Vespe fotovoltaiche? Le ricerche proseguono

vespa orientalis Calabroni a energia solare, scriveva pochi mesi fa Federica Sgorbissa, riportando la scoperta di un gruppo di ricercatori dell’Università di Tel Aviv pubblicata su Naturwissenschaften: Solar energy harvesting in the epicuticle of the oriental hornet (Vespa orientalis). I ricercatori israeliani hanno trovato un pigmento che trasforma la luce in energia elettrica, la xantopterina, che si trova sulla testa e sull'addome sotto forma di strisce gialle.
Lo studio mostra che le parti gialle dell'addome sono formate da picchi alti 50 nanometri, intrecciate tra loro, e piccole valli interne. Queste strutture sarebbero responsabili della cattura della luce. La parte marrone è formata invece da scanalature alte 160 nanometri che avrebbero il compito di convogliare la luce verso le parti gialle. Poi la luce viene indirizzata verso il pigmento responsabile dell'estrazione dell'energia dalla luce solare: la xantopterina.
I ricercatori hanno costruito un minuscolo pannello solare basato sul medesimo principio ottenendo una debole corrente elettrica. Attendiamo gli sviluppi di questa scoperta.
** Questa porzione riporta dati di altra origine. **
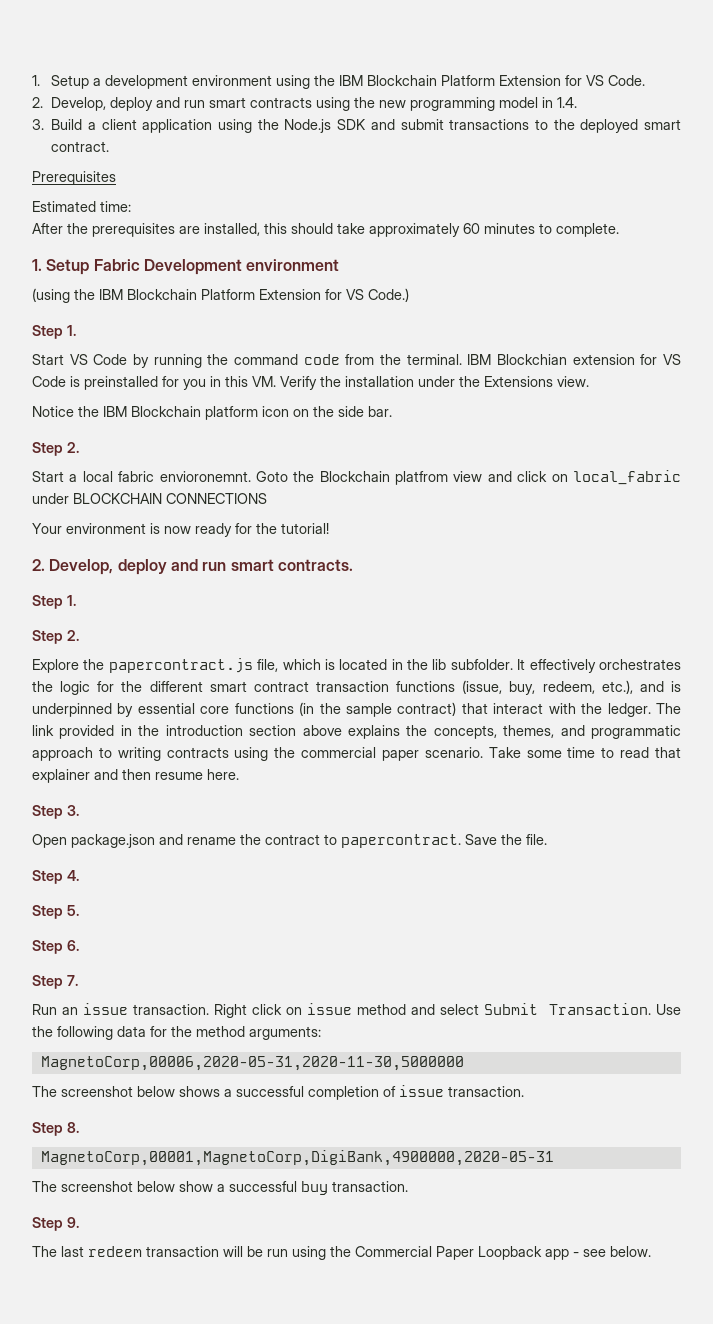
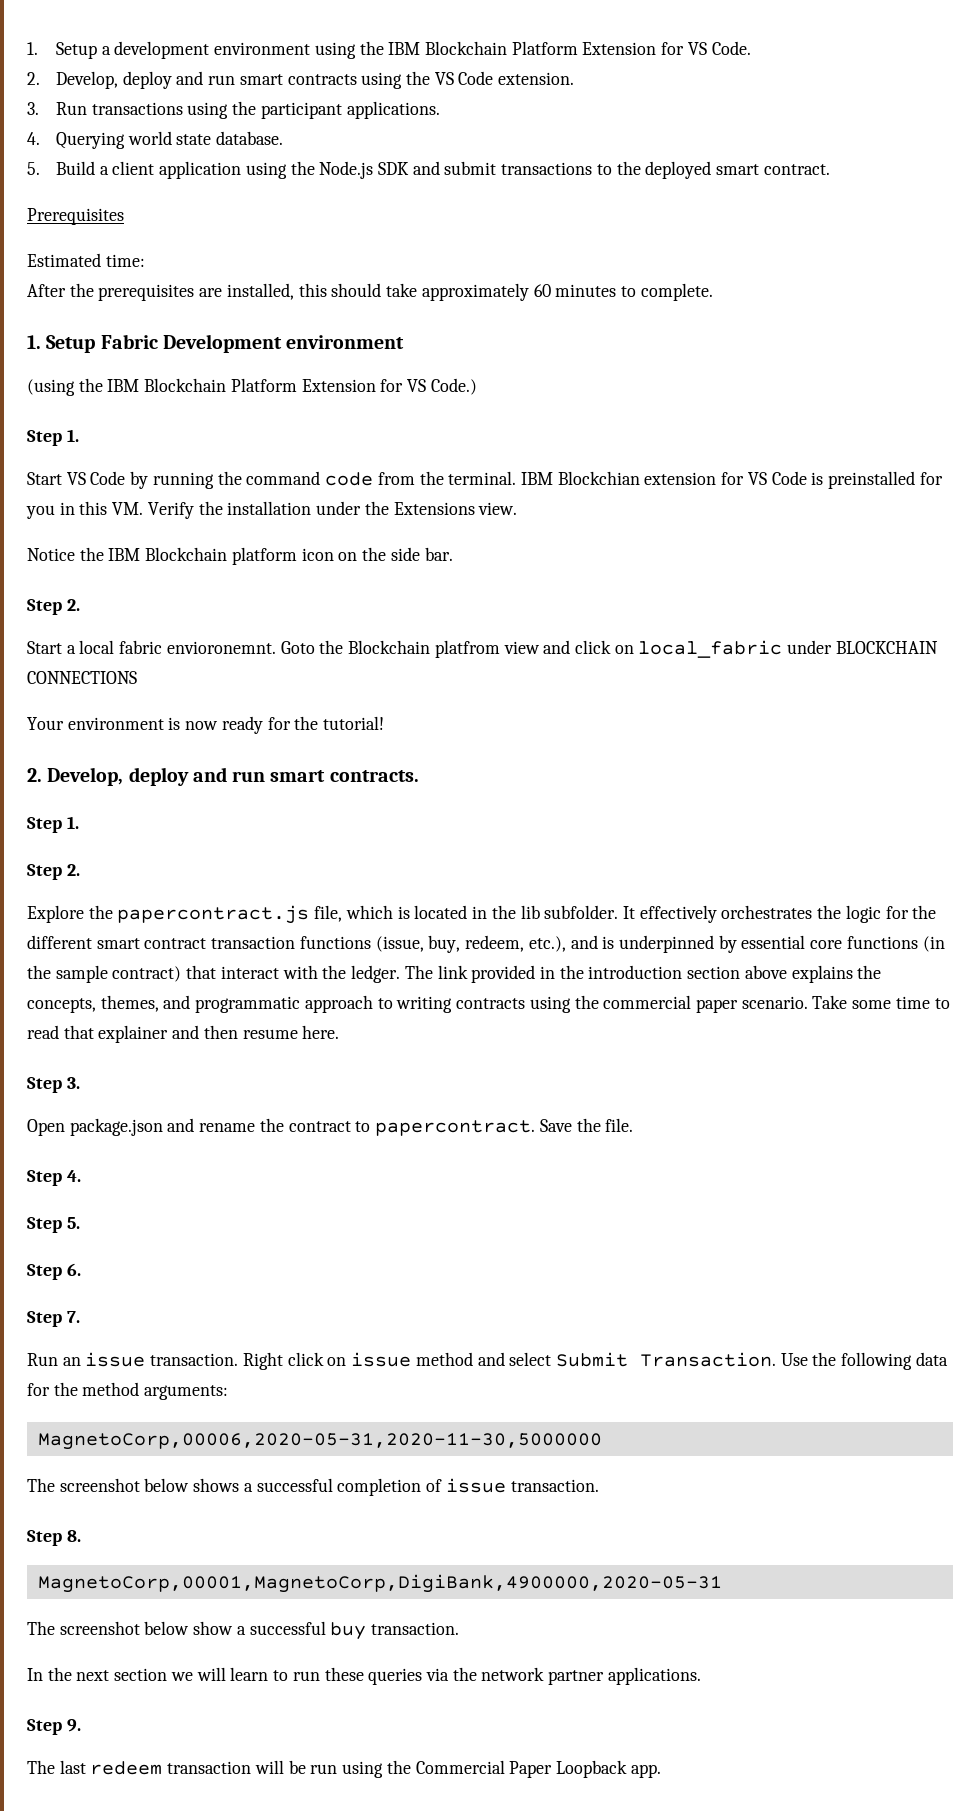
[379,97,578,111] [32,119,44,130] new programming model in 1.4. // 3. -> [434,71,575,85] [27,101,440,119] [27,131,284,149] [27,162,40,175] VS Code extension. // 3. Run transactions using the participant applications. // 4. Querying world state database. // 5.
(408, 1186) none -> [27,1667,701,1685] // In the next section we will learn to run these queries via the network partner applications.
[545,1246,651,1260] app - see below. -> [630,1764,661,1778] app.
Volts and Vespa: Buzzing about Photoelectric Wasps (John Rennie, Plos Blog, December 7, 2010)

Fotosintesi alternative: la Vespa orientale e la xantopterina (Il chimico impertinente, 6 gennaio 2011).

Naturwissenschaften, October 2010.
Title: Solar energy harvesting in the epicuticle of the oriental hornet (Vespa orientalis).
Authors: Marian Plotkin, Idan Hod, Arie Zaban, Stuart A. Boden, Darren M. Bagnall, Dmitry Galushko and David J. Bergman.
Abstract: The Oriental hornet worker correlates its digging activity with solar insolation. Solar radiation passes through the epicuticle, which exhibits a grating-like structure, and continues to pass through layers of the exo-endocuticle until it is absorbed by the pigment melanin in the brown-colored cuticle or xanthopterin in the yellow-colored cuticle. The correlation between digging activity and the ability of the cuticle to absorb part of the solar radiation implies that the Oriental hornet may harvest parts of the solar radiation. In this study, we explore this intriguing possibility by analyzing the biophysical properties of the cuticle. We use rigorous coupled wave analysis simulations to show that the cuticle surfaces are structured to reduced reflectance and act as diffraction gratings to trap light and increase the amount absorbed in the cuticle. A dye-sensitized solar cell (DSSC) was constructed in order to show the ability of xanthopterin to serve as a light-harvesting molecule.